Peter Williams pwilliams at rapattoni.com
Fri Jun 15 20:20:03 UTC 2007


I don't like the use case reasoning as it appears to constrain the
technical standard and the normative compliance agreements : it assumes
OpenID will only ever be used in display-centric RPs. That is: ajax
calls and flash iframes collecting xsl/xml resources are not allowed, if
one goes down this track.

I know, I know; social networking, wikis, blogs, and web2.0 are the
roots of OpenID, where all the world is a browser. But, the movement is
obviously professionalizing in OpenID2.0 beyond those (professional)
application areas. Surely I can used the OPenID Protocol to get access
granted to an RP that only delivers XML?

At the end of the day, OpenID has to sell itself on its actual security
properties. If we want Wikipedia to allow its editors into their
privileged write mode rights set using OpenID, the security model has to
be reasonably assured. WikiPedia cannot afford the public-confidence
drop associated with too many breaches, where the article on China gets
hacked to say something evil; and then vice versa on the Taiwan entry;
for ever.

If we answer that Wikipedia administrative editing is not in the scope
of an _intended_ application deployment, then I'm on the wrong list.
Realty has own premier blogging destination (realtown.com); and I need
them to believe OpenID is mainstream enough so they add it to their SAML
and WS-Fed methods.

IF we say that DoD must use the same crypto in its OP as foobar RP -
when DoD contractors then use a formal Dod wiki to design bombs, again
we are lost. Lots of crypto regulations control that OP organization. DH
(the exponentiation-based strength variety) is not even in vogue any
more (after 20 years of being used to try and fend off RSA crypto!)

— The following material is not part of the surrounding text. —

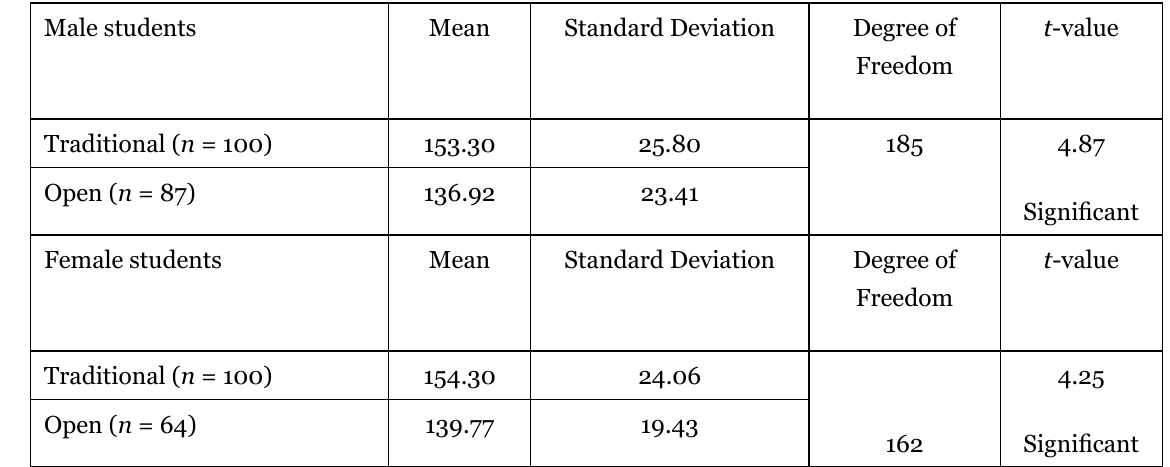
T-Test Analysis for the Comparison of Academic Motivation of Male Students and Female Students Studying in TES and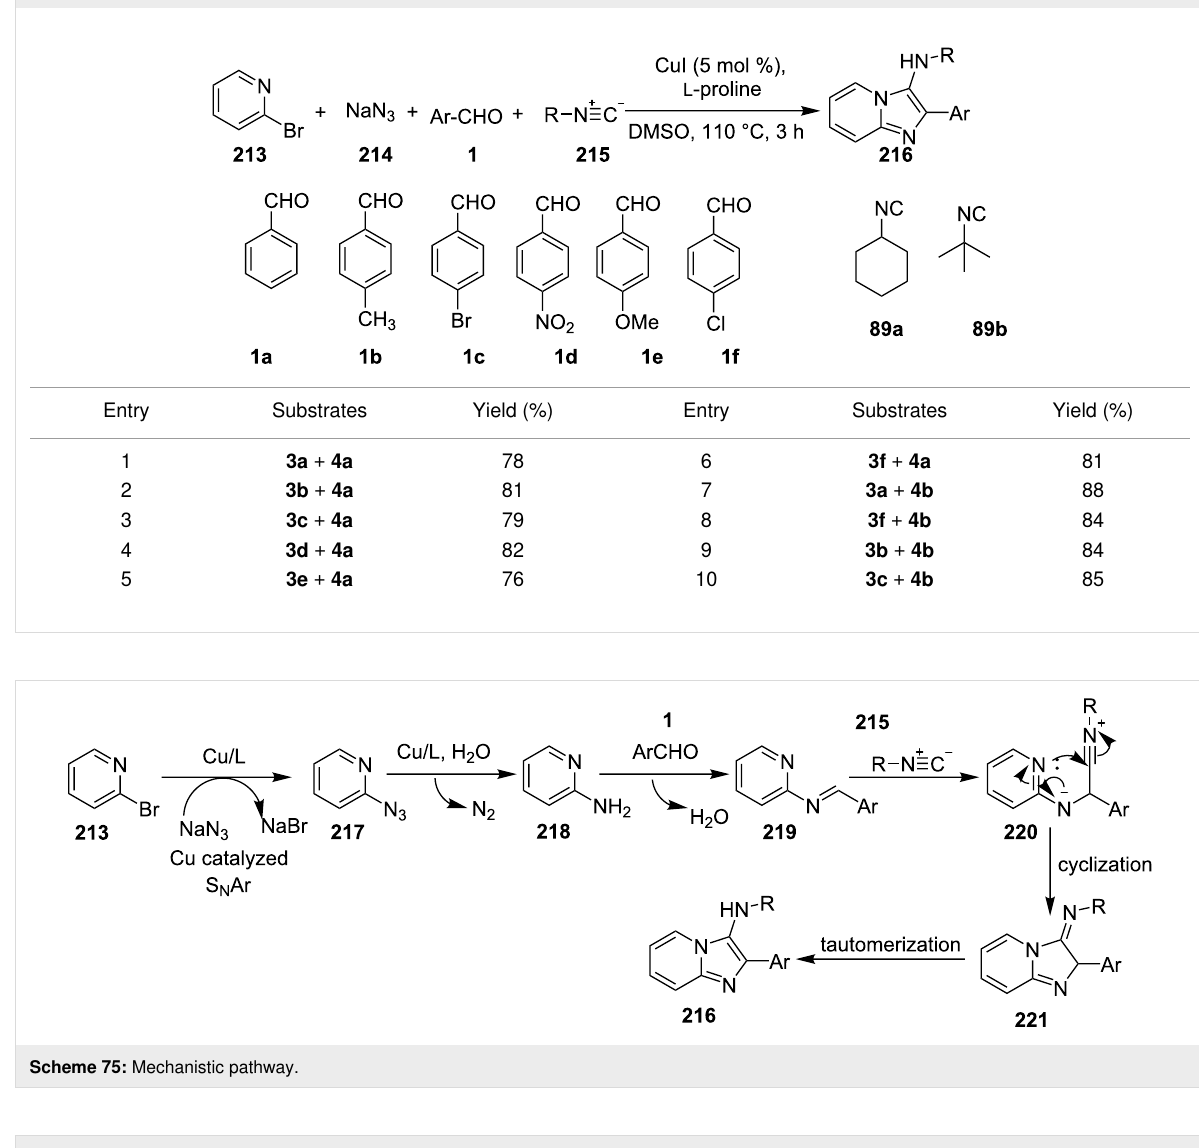
Table 5: Copper-catalyzed 4-CR for the synthesis of imidazo[1,2- a ]pyridine.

This is going to be a very hard transition for some in the grassroots
movement. But look on its positively: SSL went through the same, and
came out with self-signed certs being perfectly accepted everywhere, if
you don't happen to like DoD, VeriSign, GeoTrust, etc or payin' $1600
for a cert. This is a model for successful security adoption in a
sophisticated culture; high end stuff than can be used in a low-end
modality initially, with no FUD. When it's time to move up the risk
scale, service providers offering value-add come into their own.
 
-----Original Message-----
From: general-bounces at openid.net [mailto:general-bounces at openid.net] On
Behalf Of Martin Atkins
Sent: Friday, June 15, 2007 12:23 PM
To: general at openid.net
Subject: Re: [OpenID] Using HTTPS Openid Providers

Josh Hoyt wrote:
> On 6/15/07, Martin Atkins <mart at degeneration.co.uk> wrote:
>> All RPs must be able to authenticate against all conformant OPs for
>> reasons of user experience.
> 
> I disagree with this reasoning. Ideally, every priovider would work
> with every relying party, but there will be plenty of cases where a
> provider doesn't work with a relying party for reasons of policy.
> There will be times when a relying party rejects authentication
> because, for instance, it doesn't trust the provider. To a user, this
> is equivalent (my identifier doesn't work here).

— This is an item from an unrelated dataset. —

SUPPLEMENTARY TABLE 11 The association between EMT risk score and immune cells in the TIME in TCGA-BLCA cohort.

At least in this case the RP can say,

"Sorry. We don't accept logins from insecureidp.com because they are 
known to have security problems."

A concious policy decision (with a suitable explanation) is one thing, 
but it just not working (for example, discovery just failing with a 
generic error message) makes it look like OpenID is broken rather than 
the blame falling on either the RP that instituted the policy or the OP 
for having whatever limitation caused them to be verboten.

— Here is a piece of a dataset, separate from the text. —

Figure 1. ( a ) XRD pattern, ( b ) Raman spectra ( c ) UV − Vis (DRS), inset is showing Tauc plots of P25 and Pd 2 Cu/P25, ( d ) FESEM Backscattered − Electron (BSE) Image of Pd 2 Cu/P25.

> There will always be trade-offs. It's important to consider
> consistency of user experience, but I think that requiring relying
> parties to support SSL providers and identifiers will just result in
> the same relying parties being out-of-spec.
> 
> I think that in this case, SHOULD is adequate. From RFC2119:
> 
> 3. SHOULD   This word, or the adjective "RECOMMENDED", mean that there
>    may exist valid reasons in particular circumstances to ignore a
>    particular item, but the full implications must be understood and
>    carefully weighed before choosing a different course.
> 
> "My hosting environment doesn't have SSL support in my language
> runtime" is a valid reason not to support SSL, in my opinion.
> 

Perhaps as a compromise the full situation could be clarified by 
including an extra sentence that explains why it sucks for an RP *not* 
to support SSL. If they still want to go ahead and leave it out then 
it's their call, but at least they can't say they weren't warned.